Kjell nodded slowly.
“Yes. A good sign, and an even better meal. The inn has a galley as big as a castle kitchen. Start a fire, Isak, and get the cook to help you. We’ll eat there tonight, and we’ll eat well. We’ll leave for Caarn in the morning.”
They found oil and tightly sealed barrels of flour in the inn’s stores and carried pails of heated water to the iron tubs of the well-appointed chambers. They ate like kings, filling their bellies with another man’s bread, washing themselves with another man’s soap, but that night, no one remained on shore except a few guards in the stables with the horses. Although beds and rooms were plentiful, the travelers chose to sleep on the ship, stretched out on the deck in nervous reverence of a bay that felt more like a burial ground.
Sasha slept in the quarters she’d occupied for much of the journey, and Kjell guarded her door, stretched out in the narrow corridor on a pallet that barely fit in the space. Jerick would relieve him halfway through the night so he could get some sleep, but he wouldn’t grow complacent simply because they’d made it to Dendar. He dreamed of the squid, his lance protruding from its soft underside, sinking into the depths and, at the last moment, changing into Ariel of Firi with dead eyes and lifeless limbs. But he couldn’t be sure, and he couldn’t make himself believe the threat was truly gone.
An hour after the ship grew quiet and the lapping of the water started to make him drowsy, Sasha’s door opened and she stepped out, gently closing it behind her. He sat up as she sat down, facing him, drawing her knees to her chest, the only option in the constricted passage. Her nightgown was an ivory silk and modest in every way, but her toes peeked out beneath the hem, and his stomach clenched with longing. He stroked the soft skin of one dainty foot before he forced himself to withdraw his hand.
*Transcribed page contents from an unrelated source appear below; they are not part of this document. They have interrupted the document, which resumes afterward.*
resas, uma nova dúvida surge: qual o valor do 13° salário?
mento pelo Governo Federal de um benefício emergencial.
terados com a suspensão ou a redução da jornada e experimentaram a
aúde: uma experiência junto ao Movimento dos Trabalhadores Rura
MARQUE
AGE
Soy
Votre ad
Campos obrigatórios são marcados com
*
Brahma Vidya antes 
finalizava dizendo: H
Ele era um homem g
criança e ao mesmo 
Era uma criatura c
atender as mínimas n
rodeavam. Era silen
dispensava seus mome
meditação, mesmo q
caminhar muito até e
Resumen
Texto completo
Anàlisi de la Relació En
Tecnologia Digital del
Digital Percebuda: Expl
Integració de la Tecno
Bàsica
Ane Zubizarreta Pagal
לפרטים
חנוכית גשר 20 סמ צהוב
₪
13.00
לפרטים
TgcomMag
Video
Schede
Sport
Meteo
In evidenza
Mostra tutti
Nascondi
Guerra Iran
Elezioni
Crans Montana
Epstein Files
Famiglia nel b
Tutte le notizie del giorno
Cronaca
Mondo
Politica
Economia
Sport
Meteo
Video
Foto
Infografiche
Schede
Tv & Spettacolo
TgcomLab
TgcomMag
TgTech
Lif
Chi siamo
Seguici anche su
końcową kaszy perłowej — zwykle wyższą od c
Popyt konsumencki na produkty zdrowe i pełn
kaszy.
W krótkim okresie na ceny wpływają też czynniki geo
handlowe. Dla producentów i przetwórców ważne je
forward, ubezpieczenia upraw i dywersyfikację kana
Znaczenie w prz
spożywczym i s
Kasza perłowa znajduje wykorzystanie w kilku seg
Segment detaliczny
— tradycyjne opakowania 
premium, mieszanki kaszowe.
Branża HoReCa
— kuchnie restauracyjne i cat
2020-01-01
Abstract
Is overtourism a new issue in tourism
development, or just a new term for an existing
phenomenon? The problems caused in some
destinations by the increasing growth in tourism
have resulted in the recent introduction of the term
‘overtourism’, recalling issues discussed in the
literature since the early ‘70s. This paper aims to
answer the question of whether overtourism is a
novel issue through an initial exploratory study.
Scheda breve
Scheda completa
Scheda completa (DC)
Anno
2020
“When we reach Caarn, you cannot sleep outside my door,” she said gently. Her hair smelled of roses, but violet darkened the hollows beneath her eyes, and he knew he was not the only one who worried.
“Everyone on this ship knows I’m in love with you,” he answered. “They all heard the bans read in Jeru City, they all know what was between us and what was snatched away. Do you not see their pitying looks and their curious gazes? They all know. I would stay away to protect your honor. But I can’t do that. I can’t do that and protect you.”
“I know. But it is one thing to unknowingly betray, it is another to willfully betray,” Sasha said.
“Yes. It is,” he agreed. “When we reach Caarn, you must tell King Aren everything. He can’t be the only one who doesn’t know.”
“I will tell him,” she whispered brokenly. “I betray him by loving you, and I betray you by returning to him.”
“You owe me nothing. There is no betrayal if there is no treachery. I know why I am here, and it is not to challenge the king,” he said.
“My conscience demands that I acknowledge you. My duty demands that I deny you,” Sasha said. “That feels like betrayal. Of myself. Of you. Of King Aren. And I don’t know how to rectify it.”